Making Peace With Daily Hassles

Nature very smartly evolved our brains to have a “negativity” bias. This is because staying alive depends on being aware of threats in the environment. Your brain watches carefully for things that are “not good”, that might threaten your wellbeing or survival.

Though we have evolved to a point where we are much safer than in pre-civilization times, the programming is still quietly present deep inside the brain: “Watch for any threat! It could mean life or death!”  The problem is that this filter, intended to be protective, applies to anything you perceive as a problem since it is “fail safe”. That means you could have a fight or flight response when you can’t find your keys or you’re running late while stuck in bad traffic.

These are the hassles of daily life we tend to react to in a negative way. Losing your keys doesn’t threaten your survival, but it does trigger the “something is wrong” part of the nervous system and that can signal a stress response (fight or flight). What you perceive as a hassle (stressor) is unique to you and this is true for each of us.

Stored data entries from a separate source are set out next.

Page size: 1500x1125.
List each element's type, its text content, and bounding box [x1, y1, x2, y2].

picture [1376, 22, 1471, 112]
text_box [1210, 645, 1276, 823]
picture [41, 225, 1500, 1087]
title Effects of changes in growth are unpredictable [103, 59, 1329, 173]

We tend to stay focused on hassles by getting upset and frustrated about them. We talk and think about them. Our language is full of hassle related sayings: “It’s Murphy’s Law”, “Can’t anything go right?” “Mercury is retrograde again?!”, “It never fails!”, “What a pain in the neck” or “Here we go again”.
The energy drain of dealing with negativity, of course, is not a good thing.  And this can happen if too many hassles become the target of your awareness throughout the day. But there is an answer. The brain also has the ability to let you step back, take a breath and decide how you want to respond to a situation. This mindful approach can give you better control of your mood and make you less reactive. You can’t be mindful and reactive at the same time. They are mutually exclusive when it comes to how your brain works.

The bottom line is that we can learn to notice, observe, and be aware of hassles without giving them excessive energy. We can deal with the traffic, too many emails, other people’s behavior and decide how much energy we want to expend being upset. In other words “Don’t feed the monster” with more negativity. Back off, take that deep breath, and talk yourself down to a calmer, more neutral place.

Replace hassle talk with statements like: “I can handle this.” Make peace with the small stuff. It’s always going to be there.  Save your inner reserves for the bigger problems so you are up for the challenge when they happen.